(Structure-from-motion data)
------------------------
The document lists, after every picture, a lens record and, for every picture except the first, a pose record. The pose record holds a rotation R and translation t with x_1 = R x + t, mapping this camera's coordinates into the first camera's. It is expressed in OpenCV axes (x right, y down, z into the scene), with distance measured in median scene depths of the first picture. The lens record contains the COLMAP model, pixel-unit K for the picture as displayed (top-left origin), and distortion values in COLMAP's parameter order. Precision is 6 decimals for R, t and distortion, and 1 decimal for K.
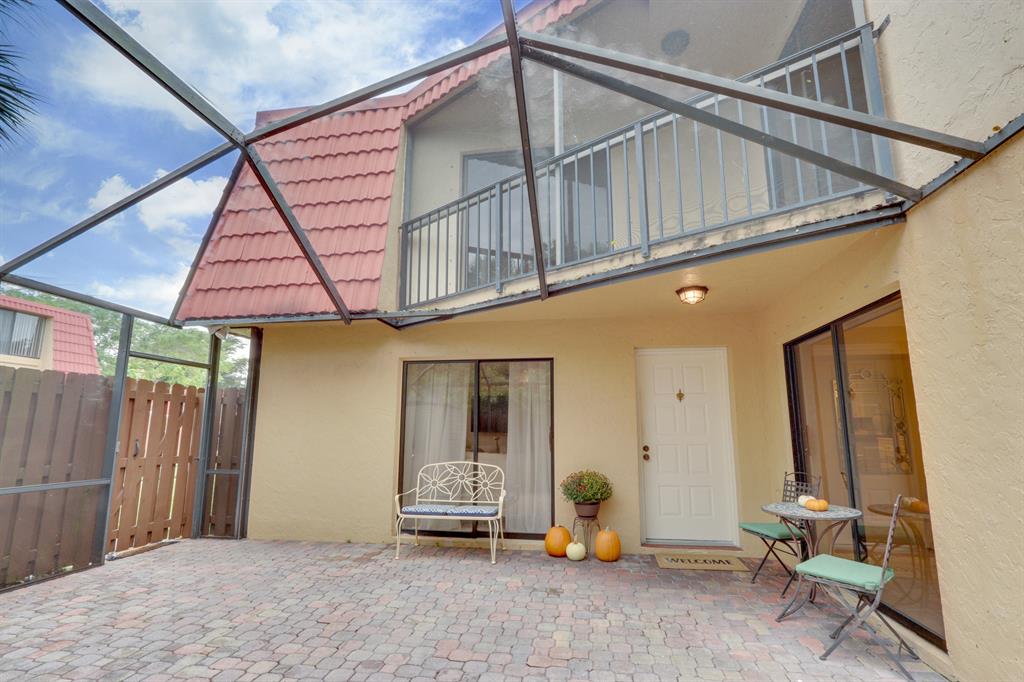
lens RADIAL K [[470.1, 0, 510.8], [0, 470.1, 355.2], [0, 0, 1]] dist [-0.024321, 0.006237]
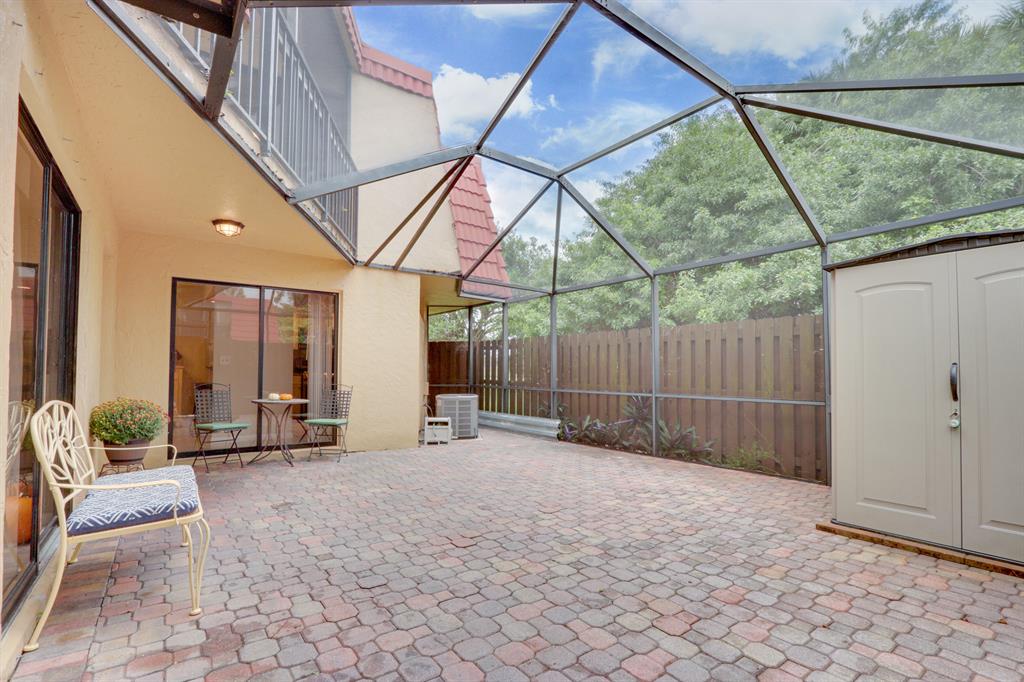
lens RADIAL K [[470.1, 0, 510.8], [0, 470.1, 355.2], [0, 0, 1]] dist [-0.024321, 0.006237]
pose [[-0.717906, 0.017154, 0.695929, -1.163495], [-0.118667, 0.982049, -0.146620, 0.339074], [-0.685952, -0.187843, -0.702983, 1.738583]]
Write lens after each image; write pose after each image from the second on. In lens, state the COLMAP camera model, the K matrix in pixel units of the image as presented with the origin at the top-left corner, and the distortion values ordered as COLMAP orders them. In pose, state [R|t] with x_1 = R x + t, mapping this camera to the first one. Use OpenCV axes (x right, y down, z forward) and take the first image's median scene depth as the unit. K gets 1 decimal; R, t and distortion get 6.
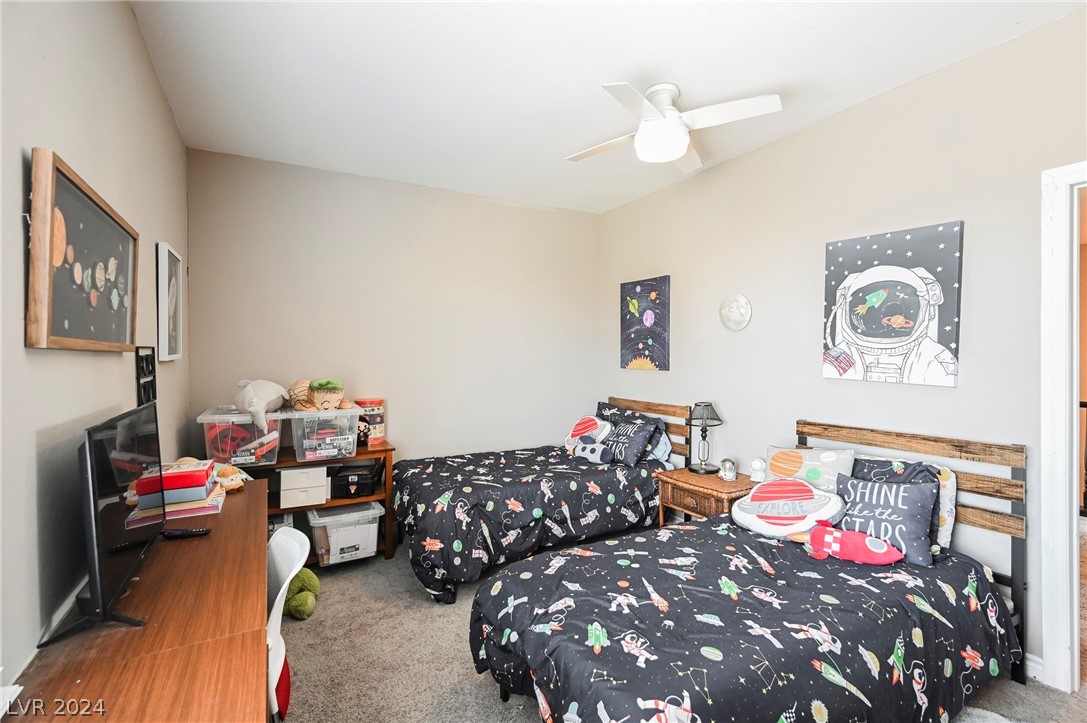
------------------------
Nothing but an exact copy of the data, without pictures, should be returned.

The document lists, after every picture, a lens record and, for every picture except the first, a pose record. The pose record holds a rotation R and translation t with x_1 = R x + t, mapping this camera's coordinates into the first camera's. It is expressed in OpenCV axes (x right, y down, z into the scene), with distance measured in median scene depths of the first picture. The lens record contains the COLMAP model, pixel-unit K for the picture as displayed (top-left origin), and distortion values in COLMAP's parameter order. Precision is 6 decimals for R, t and distortion, and 1 decimal for K.
lens RADIAL K [[470.1, 0, 510.8], [0, 470.1, 355.2], [0, 0, 1]] dist [-0.024321, 0.006237]
lens RADIAL K [[470.1, 0, 510.8], [0, 470.1, 355.2], [0, 0, 1]] dist [-0.024321, 0.006237]
pose [[-0.717906, 0.017154, 0.695929, -1.163495], [-0.118667, 0.982049, -0.146620, 0.339074], [-0.685952, -0.187843, -0.702983, 1.738583]]
Write lens after each image; write pose after each image from the second on. In lens, state the COLMAP camera model, the K matrix in pixel units of the image as presented with the origin at the top-left corner, and the distortion values ordered as COLMAP orders them. In pose, state [R|t] with x_1 = R x + t, mapping this camera to the first one. Use OpenCV axes (x right, y down, z forward) and take the first image's median scene depth as the unit. K gets 1 decimal; R, t and distortion get 6.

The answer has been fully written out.